Avec Camille Hedin, elle a créé H. Theoria, une collection de liqueurs aux noms évocateurs qui bousculent les codes des spiritueux en s’inspirant du monde de la parfumerie.
La naissance de H. Theoria est liée à votre amitié avec Camille. Pouvez-vous nous raconter vos parcours ?
Camille, qui est passionnée de gastronomie, est diplômée de l’Edhec : lorsque nous nous sommes rencontrées, elle dirigeait l’une des boutiques Lenôtre à Paris. De mon côté, j’ai commencé par un IUT de génie biologique en science et industrie alimentaire avant de faire un stage chez Gabriel Boudier. J’ai ensuite intégré l’ISIPCA où je me suis spécialisée en aromatique alimentaire puis, pendant quatre ans, j’ai géré le service R & D du FoodLab où j’ai eu la chance de travailler avec Christophe Laudamiel, mon mentor. On imaginait des expériences sensorielles qui mêlaient la science et les arts. Avec un parfum, on raconte une histoire : j’avais envie d’avoir la même approche dans les spiritueux, de reproduire le goût des émotions. Un soir, Camille m’a dit : « On va le faire ! ». Trois ans plus tard, nous avons lancé Perfidie, Hystérie et Procrastination.
Il y a des personnes qui ont cru en vous et en votre projet ?
Pour nous lancer, nous avons fait appel aux banques et la maison Gabriel Boudier nous a beaucoup aidées que ce soit financièrement ou en nous fournissant toutes les matières premières dont j’avais besoin. Pour le packaging, nous n’avions pas les moyens de créer notre moule mais nous avons trouvé une bouteille qui rappelle la parfumerie. Nous avons ensuite travaillé avec Samy Halim (illustrations) et l’agence Pixelis (ADN). Nous voulions que nos étiquettes racontent une histoire elles aussi. D’ailleurs, ils ont remporté un Pentawards avec cette création devant des agences comme Stranger & Stranger.
Comment vous imaginez la formulation de vos liqueurs qui comptent chacune plus de vingt ingrédients ?

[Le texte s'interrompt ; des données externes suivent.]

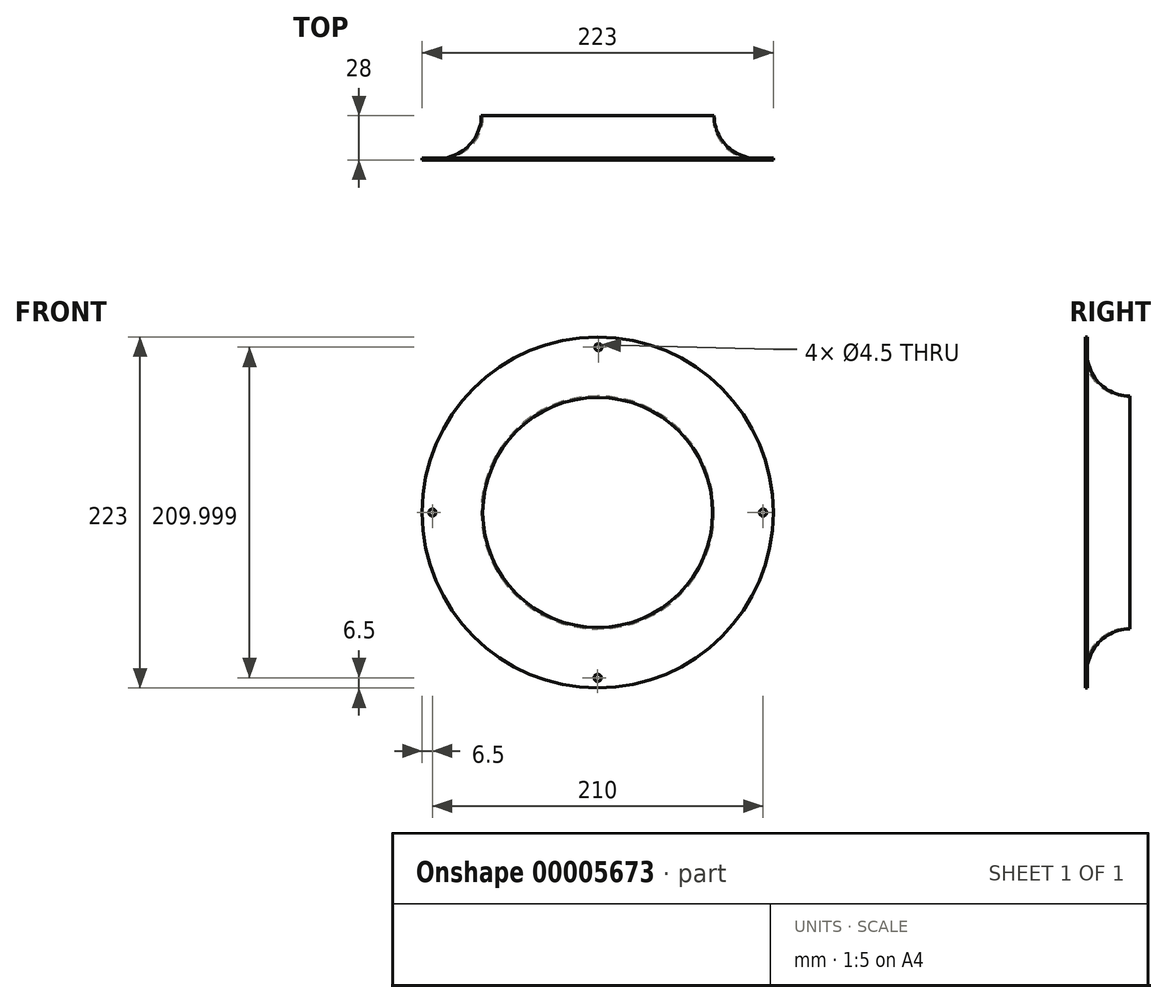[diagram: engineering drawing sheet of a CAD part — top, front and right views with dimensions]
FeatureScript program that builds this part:
annotation { "Feature Type Name" : "Feature", "Feature Type Description" : "" }
export const myFeature = defineFeature(function(context is Context, id is Id, definition is map)
    precondition{}
    {
        {
            var Q0;
            Q0=qCreatedBy(makeId("Right.planeOp"),FACE);
            var sketch = newSketch(context, id + "F0", { "sketchPlane" : qUnion([Q0])});
            skLineSegment(sketch, "E0", {"start": v(121.02, 73) * mm, "end": v(-120.73, 73) * mm, "construction": true});
            skLineSegment(sketch, "E1", {"start": v(-120.73, 73) * mm, "end": v(-120.73, 111.5) * mm, "construction": true});
            skLineSegment(sketch, "E2", {"start": v(-120.73, 111.5) * mm, "end": v(121.12, 111.5) * mm, "construction": true});
            skLineSegment(sketch, "E3", {"start": v(121.02, 73) * mm, "end": v(121.02, 0) * mm, "construction": true});
            skLineSegment(sketch, "E4", {"start": v(0, 0) * mm, "end": v(0, 139.41) * mm, "construction": true});
            skLineSegment(sketch, "E5", {"start": v(28, 0) * mm, "end": v(28, 141.5) * mm, "construction": true});
            skLineSegment(sketch, "E6", {"start": v(0, 0) * mm, "end": v(28, 0) * mm, "construction": true});
            skLineSegment(sketch, "E7", {"start": v(-48.91, 73) * mm, "end": v(-48.91, 101) * mm, "construction": true});
            skLineSegment(sketch, "E8", {"start": v(-48.91, 101) * mm, "end": v(57.82, 101) * mm, "construction": true});
            skArc(sketch, "E9", {"start": v(0, 101) * mm, "mid": v(8.2, 81.2) * mm, "end": v(28, 73) * mm});
            skLineSegment(sketch, "E10", {"start": v(0, 111.5) * mm, "end": v(0, 101) * mm});
            skArc(sketch, "E11.0", {"start": v(1, 101) * mm, "mid": v(8.9, 81.9) * mm, "end": v(28, 74) * mm});
            skLineSegment(sketch, "E11.1", {"start": v(1, 111.5) * mm, "end": v(1, 101) * mm});
            skLineSegment(sketch, "E12", {"start": v(28, 73) * mm, "end": v(28, 74) * mm});
            skLineSegment(sketch, "E13", {"start": v(1, 111.5) * mm, "end": v(0, 111.5) * mm});
            skCircle(sketch, "E14", {"center": v(-105, 0) * mm, "radius": 2.25 * mm});
            skSolve(sketch);
        }
        {
            var Q0;
            Q0=makeQuery(id+"F0.imprint","IMPRINT",FACE,{"disambiguationData":[TD([[makeQuery(id+"F0.imprint","IMPRINT",EDGE,{"derivedFrom":sQuery(id+"F0.wireOp",EDGE,"E9")}),1.0]])]});
            var Q1;
            Q1=sQuery(id+"F0.wireOp",EDGE,"E6");
            revolve(context, id + "F1", {"entities" : qUnion([Q0]), "axis" : qUnion([Q1]), "revolveType" : RevolveType.FULL});
        }
        {
            var Q0;
            Q0=qCreatedBy(makeId("Front.planeOp"),FACE);
            var sketch = newSketch(context, id + "F2", { "sketchPlane" : qUnion([Q0])});
            skCircle(sketch, "E15", {"center": v(0, 0) * mm, "radius": 105 * mm, "construction": true});
            skLineSegment(sketch, "E16", {"start": v(0, 0) * mm, "end": v(-138.38, 0) * mm, "construction": true});
            skLineSegment(sketch, "E17", {"start": v(0, 0) * mm, "end": v(127.61, 0) * mm, "construction": true});
            skLineSegment(sketch, "E18", {"start": v(0, 0) * mm, "end": v(0, -121.96) * mm, "construction": true});
            skCircle(sketch, "E19", {"center": v(0, -105) * mm, "radius": 2.25 * mm});
            skCircle(sketch, "E20", {"center": v(105, 0) * mm, "radius": 2.25 * mm});
            skCircle(sketch, "E21", {"center": v(-105, 0) * mm, "radius": 2.25 * mm});
            skLineSegment(sketch, "E22", {"start": v(0, 0) * mm, "end": v(0.64, 134.64) * mm, "construction": true});
            skCircle(sketch, "E23", {"center": v(0.5, 105) * mm, "radius": 2.25 * mm});
            skSolve(sketch);
        }
        {
            var Q0;
            Q0=makeQuery(id+"F2.imprint","IMPRINT",FACE,{"disambiguationData":[TD([[makeQuery(id+"F2.imprint","IMPRINT",EDGE,{"derivedFrom":sQuery(id+"F2.wireOp",EDGE,"E23")}),1.0]])]});
            var Q1;
            Q1=makeQuery(id+"F2.imprint","IMPRINT",FACE,{"disambiguationData":[TD([[makeQuery(id+"F2.imprint","IMPRINT",EDGE,{"derivedFrom":sQuery(id+"F2.wireOp",EDGE,"E21")}),1.0]])]});
            var Q2;
            Q2=makeQuery(id+"F2.imprint","IMPRINT",FACE,{"disambiguationData":[TD([[makeQuery(id+"F2.imprint","IMPRINT",EDGE,{"derivedFrom":sQuery(id+"F2.wireOp",EDGE,"E19")}),1.0]])]});
            var Q3;
            Q3=makeQuery(id+"F2.imprint","IMPRINT",FACE,{"disambiguationData":[TD([[makeQuery(id+"F2.imprint","IMPRINT",EDGE,{"derivedFrom":sQuery(id+"F2.wireOp",EDGE,"E20")}),1.0]])]});
            var Q4;
            Q4=sQuery(id+"F2.wireOp",EDGE,"E23");
            var Q5;
            Q5=sQuery(id+"F2.wireOp",EDGE,"E21");
            var Q6;
            Q6=sQuery(id+"F2.wireOp",EDGE,"E19");
            var Q7;
            Q7=sQuery(id+"F2.wireOp",EDGE,"E20");
            var Q8;
            Q8=makeQuery(id+"F1.opRevolve","SWEPT_FACE",FACE,{"disambiguationData":[OSD([sQuery(id+"F0.wireOp",EDGE,"E11.1")])]});
            extrude(context, id + "F3", {"entities" : qUnion([Q0, Q1, Q2, Q3]), "operationType" : NewBodyOperationType.REMOVE, "surfaceEntities" : qUnion([Q4, Q5, Q6, Q7]), "oppositeDirection" : true, "endBoundEntity" : qUnion([Q8]), "depth" : 3 * mm});
        }
    });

Je pars des mots. J’adore la poésie, les mots m’inspirent. Ensuite, je me sers des ingrédients pour retranscrire des sensations, pour sensualiser nos vies, nos qualités et surtout nos défauts qui sont essentiels dans la personnalité de chacun. Procrastiner, finalement, c’est prendre du temps pour soi, c’est une prioritarisation de nos plaisirs. J’ai repensé aux longs moments passés seule à fouiller chez grand-mère où rien n’a bougé, aux livres anciens un peu poussiéreux que je trouvais dans le grenier… Pour Procrastination, je voulais retranscrire le cuir par exemple. Son côté animal est apporté par le jasmin, la touche un peu tannique je l’ai trouvé dans le thé, l’aspect velours vient des haricots azuki qui n’avaient encore jamais été utilisés dans les spiritueux ou encore l’orange amène une touche un peu cireuse. Je ne me fixe aucune limite si ce n’est celles liées à la réglementation et à l’approvisionnement. Une fois que ma formule est écrite, je pèse, j’élabore la liqueur et je travaille au nez. Je goûte uniquement si l’équilibre olfactif me convient. J’aime beaucoup qu’il y ait des ruptures entre le nez et la bouche.
Vous vous apprêtez à lancer une nouvelle création…

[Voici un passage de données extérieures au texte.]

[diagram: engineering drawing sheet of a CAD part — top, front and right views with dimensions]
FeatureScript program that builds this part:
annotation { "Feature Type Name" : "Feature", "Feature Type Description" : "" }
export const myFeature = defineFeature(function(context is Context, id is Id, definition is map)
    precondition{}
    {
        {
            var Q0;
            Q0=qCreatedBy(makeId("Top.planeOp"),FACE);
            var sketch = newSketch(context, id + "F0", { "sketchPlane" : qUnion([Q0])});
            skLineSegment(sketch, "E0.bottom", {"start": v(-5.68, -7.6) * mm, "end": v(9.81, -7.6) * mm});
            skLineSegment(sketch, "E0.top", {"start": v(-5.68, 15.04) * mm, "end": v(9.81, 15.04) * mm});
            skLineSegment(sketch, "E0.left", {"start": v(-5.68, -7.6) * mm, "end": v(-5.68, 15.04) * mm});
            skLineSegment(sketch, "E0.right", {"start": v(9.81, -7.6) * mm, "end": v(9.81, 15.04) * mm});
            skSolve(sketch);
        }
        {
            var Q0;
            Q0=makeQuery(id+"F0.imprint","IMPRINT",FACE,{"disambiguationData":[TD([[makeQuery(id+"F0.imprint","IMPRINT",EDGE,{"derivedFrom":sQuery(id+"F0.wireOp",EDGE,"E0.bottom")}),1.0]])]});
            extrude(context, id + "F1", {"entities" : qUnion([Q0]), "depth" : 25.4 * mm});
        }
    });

Nous travaillons sur plusieurs pistes et c’est un vrai plaisir pour moi de retrouver ma paillasse pour créer, mais c’est un peu tôt pour vous en dire davantage. Une chose est sûre, ce sera une édition limitée. Plutôt que d’étoffer notre collection, nous avons envie de proposer régulièrement des éditions limitées. Si l’une d’entre elles a vraiment du succès, elle pourra peut-être devenir une référence permanente.
Vous avez d’autres projets ?
Nous réalisons actuellement une levée de fonds. L’objectif principal est de pouvoir recruter pour accompagner notre développement, en particulier à l’export. Nous sommes déjà présentes en Grande Bretagne, en Allemagne, en Italie, en Suisse, en Norvège et en Corée du Sud : nous aimerions aussi nous lancer sur les marchés américain et japonais. Nous souhaitons également ouvrir un lieu : une sorte de showroom où se trouverait également mon laboratoire, et où nous pourrions organiser différents événements.